With retinal disorders becoming a major cause of childhood blindness worldwide (1), thoroughly and regularly examining the retina in children has become more important than ever. While indirect ophthalmoscopy (IDO) is the traditional standard for retinal examination, accurate visualization of the peripheral retina tends to be operator-dependent, and the procedure can often be distressing for children (2). By contrast, digital retinal imaging provides objective and extensive information in a much faster and convenient manner. It serves as a valuable complement to clinical examinations, particularly in eyes with media opacities or inadequate pupil dilation.
Changing diagnostic paradigms: digital retinal imaging
Traditional retinal examination using an indirect ophthalmoscope headset or a condensing lens on a slit lamp presents several practical challenges, especially when examining children. For instance, neonates can be kept still through swaddling, but uncooperative older children may require anaesthesia, carrying potential neurotoxic risks (3). The need for skilled examiners, long examination times, and subjective documentation with fundus drawings are some other drawbacks. Conventional fundus photography, which captures 30°-50° of the fundus (or up to 100° with montaging) (4), has been used for decades, but clinicians have realized that this field-of-view (FOV) can be inadequate in pediatric vitreoretinal pathologies, such as retinopathy of prematurity (ROP), familial exudative vitreoretinopathy (FEVR), and Coats’ disease, which can have significant peripheral manifestations (5).
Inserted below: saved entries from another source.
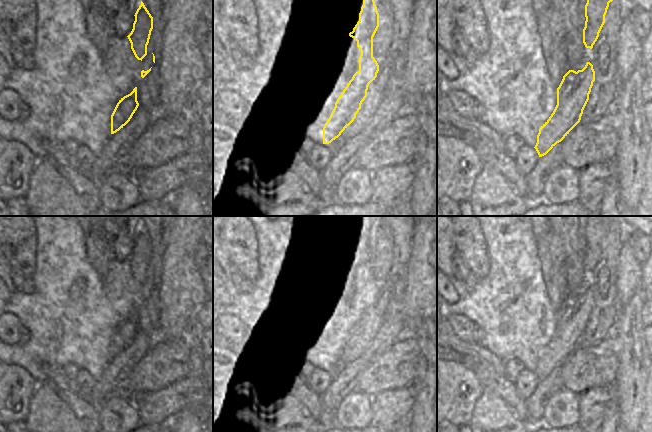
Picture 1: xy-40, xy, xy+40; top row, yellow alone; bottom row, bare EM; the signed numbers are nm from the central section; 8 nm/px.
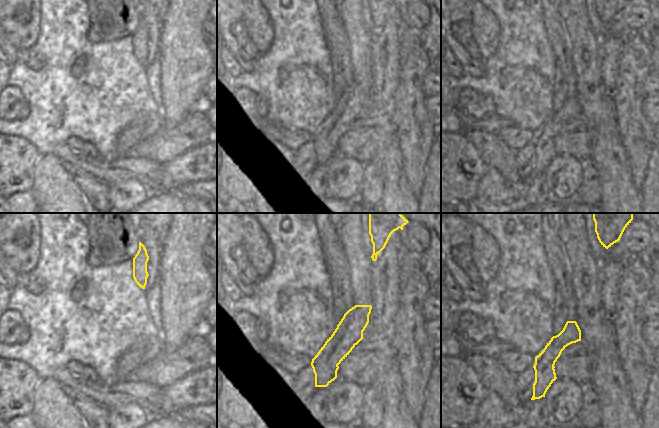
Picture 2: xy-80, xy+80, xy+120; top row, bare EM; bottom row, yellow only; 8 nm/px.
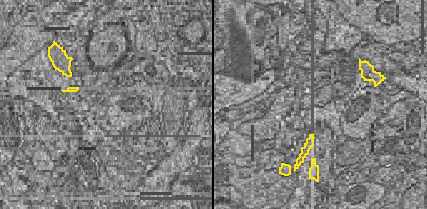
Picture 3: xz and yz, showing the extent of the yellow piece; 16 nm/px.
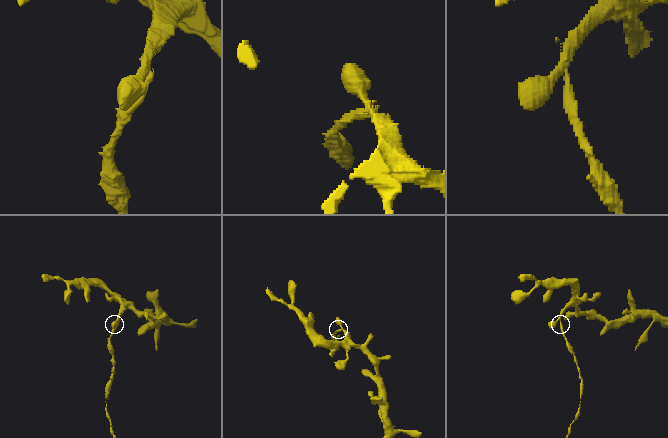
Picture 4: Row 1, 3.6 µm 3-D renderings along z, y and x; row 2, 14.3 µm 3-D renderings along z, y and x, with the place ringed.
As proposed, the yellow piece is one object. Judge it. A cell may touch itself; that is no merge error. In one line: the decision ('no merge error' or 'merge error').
merge error

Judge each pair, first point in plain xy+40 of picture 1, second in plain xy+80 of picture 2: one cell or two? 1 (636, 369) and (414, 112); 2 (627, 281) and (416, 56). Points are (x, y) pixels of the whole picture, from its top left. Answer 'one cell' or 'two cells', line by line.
1: one cell
2: two cells

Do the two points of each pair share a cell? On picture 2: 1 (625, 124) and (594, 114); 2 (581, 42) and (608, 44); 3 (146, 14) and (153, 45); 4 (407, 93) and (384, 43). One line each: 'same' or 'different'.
1: different
2: different
3: same
4: different

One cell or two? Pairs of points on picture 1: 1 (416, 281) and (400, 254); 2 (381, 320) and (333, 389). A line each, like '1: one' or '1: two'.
1: one
2: one

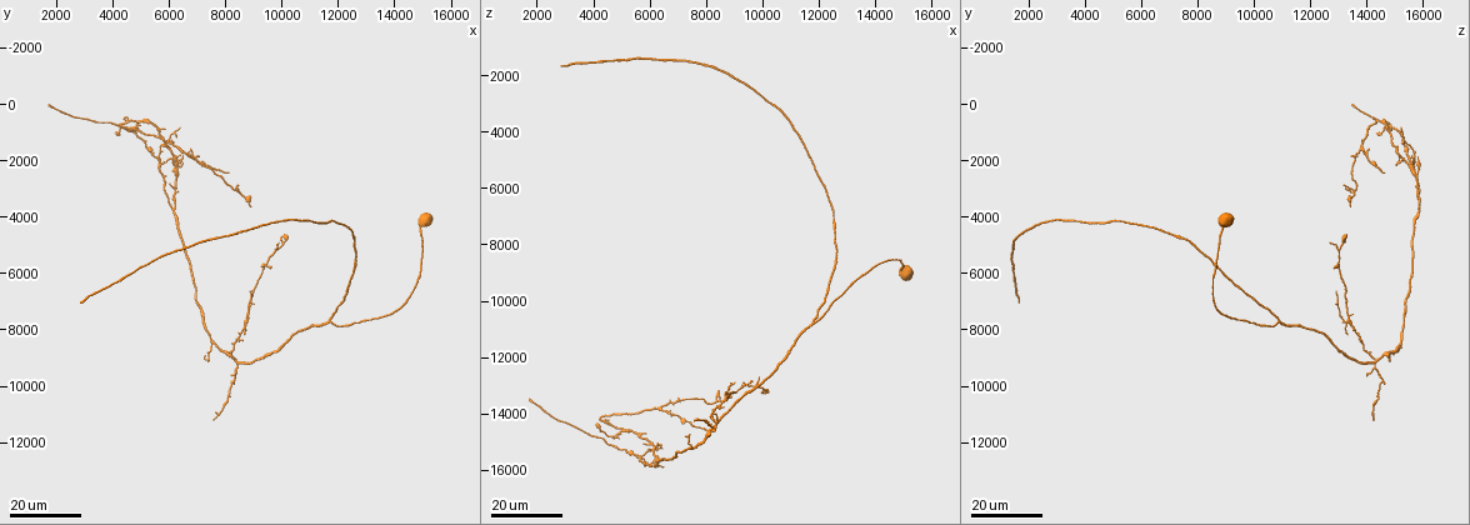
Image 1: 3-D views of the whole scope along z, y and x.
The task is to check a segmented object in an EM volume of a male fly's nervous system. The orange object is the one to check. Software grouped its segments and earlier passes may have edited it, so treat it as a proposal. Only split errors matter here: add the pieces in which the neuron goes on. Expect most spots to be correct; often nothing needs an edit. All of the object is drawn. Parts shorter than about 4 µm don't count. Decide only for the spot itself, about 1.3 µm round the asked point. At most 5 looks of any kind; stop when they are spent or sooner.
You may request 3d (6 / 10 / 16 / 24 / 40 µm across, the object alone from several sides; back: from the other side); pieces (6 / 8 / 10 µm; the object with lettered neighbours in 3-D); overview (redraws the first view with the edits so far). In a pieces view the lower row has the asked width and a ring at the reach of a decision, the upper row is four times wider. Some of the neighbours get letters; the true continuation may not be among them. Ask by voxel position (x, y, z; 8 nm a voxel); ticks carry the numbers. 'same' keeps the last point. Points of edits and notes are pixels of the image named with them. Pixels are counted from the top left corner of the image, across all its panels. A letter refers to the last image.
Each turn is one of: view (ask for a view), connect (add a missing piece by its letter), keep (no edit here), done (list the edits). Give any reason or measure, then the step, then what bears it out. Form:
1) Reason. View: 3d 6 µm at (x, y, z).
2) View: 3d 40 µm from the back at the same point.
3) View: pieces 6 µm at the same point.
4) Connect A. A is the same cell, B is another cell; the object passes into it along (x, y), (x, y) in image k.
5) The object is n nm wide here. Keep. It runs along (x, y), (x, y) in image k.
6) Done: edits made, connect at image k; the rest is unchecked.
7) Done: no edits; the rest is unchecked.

End of a long branch. View: 3d 16 µm at (7500, 11100, 14200).

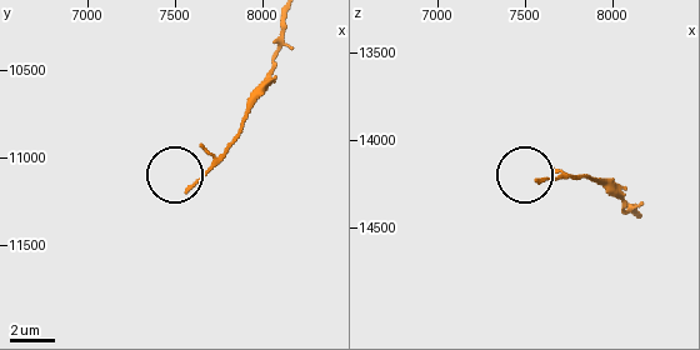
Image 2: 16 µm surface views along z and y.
View: 3d 10 µm at (7580, 11180, 14220).

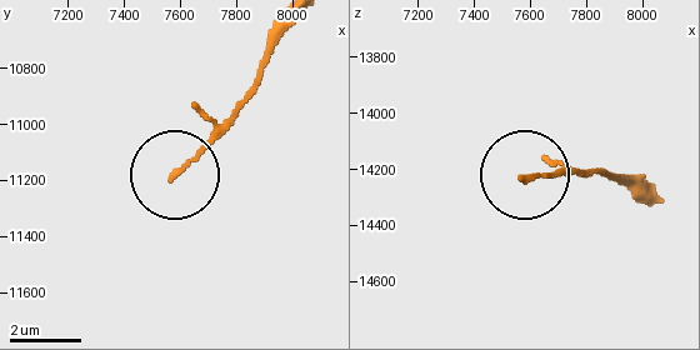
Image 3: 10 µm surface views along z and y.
See the neighbours. View: pieces 6 µm at (7590, 11180, 14230).

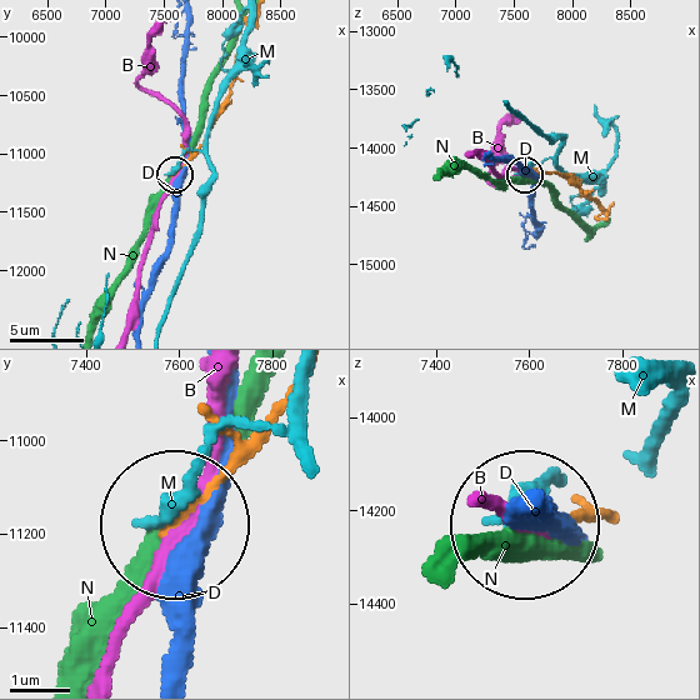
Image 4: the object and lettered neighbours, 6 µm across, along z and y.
Keep. B, D, M and N are other cells; none of them fits.

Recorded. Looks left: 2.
End of a long branch. View: 3d 24 µm at (2900, 7000, 1700).

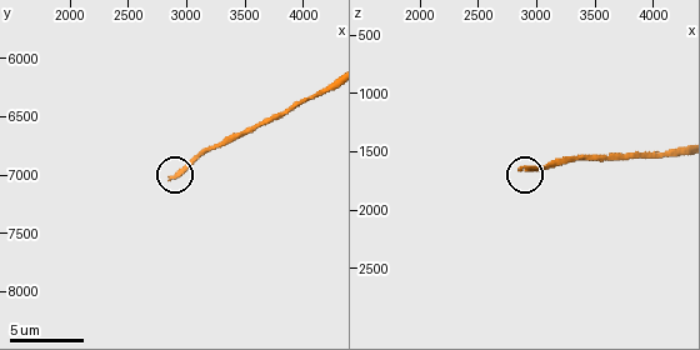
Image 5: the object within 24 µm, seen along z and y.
View: pieces 10 µm at (2860, 7020, 1640).

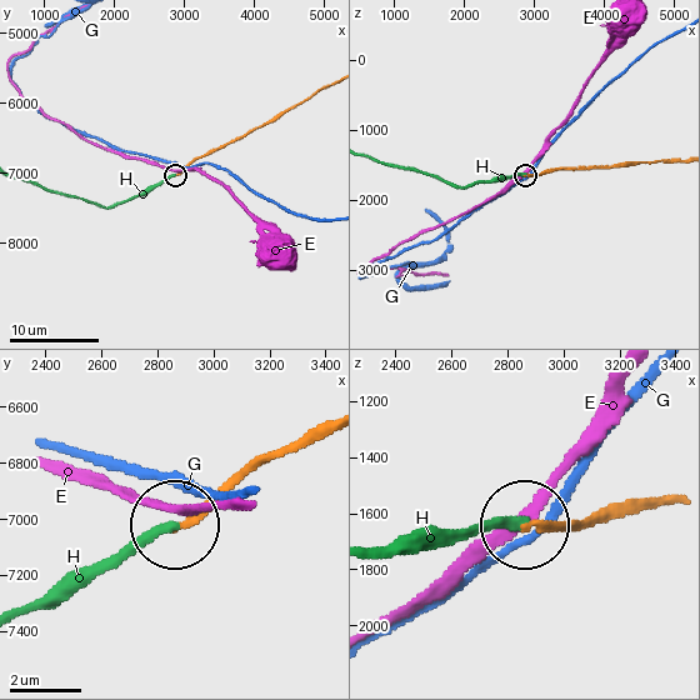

Widefield (WF) imaging is defined by the International Widefield Imaging Study Group as capturing retinal anatomy beyond the posterior pole but posterior to the vortex vein ampullae in all four quadrants. Ultra widefield (UWF) imaging, by contrast, extends further to capture details anterior to the vortex vein ampullae in all quadrants (6). These imaging systems provide fovea-centred images covering 60°-100° (WF) and 110°-220° (UWF) of the retina in a single capture, thereby combining the advantages of digital imaging, such as accurate documentation and reproducibility, with the ability to visualize peripheral retina that is inaccessible with traditional fundus photography (4).
Among the WF systems that are used in pediatric ophthalmology, the RetCam 3 (Clarity Medical Systems, Inc., Pleasanton, CA, US) is probably the most well-known device (4), although there are now newer machines, including an updated version of the RetCam known as the Envision (Natus Medical Inc., Pleasanton, CA, US) (7). Other 100°-140° examples include the Phoenix ICON (Phoenix Technology Group, Pleasanton, CA, US) (7), the 3nethra neo (Forus Health, Bangalore, India) (8), the PANOCam (Visunex Medical Systems, Inc., Fremont, CA, US) (8) and the SUOER SW-8000 (Tianjin Suowei Electronic Technology Co., Ltd., Tianjin, China) (9). Figure 1 compares images obtained by various WF retinal imaging devices.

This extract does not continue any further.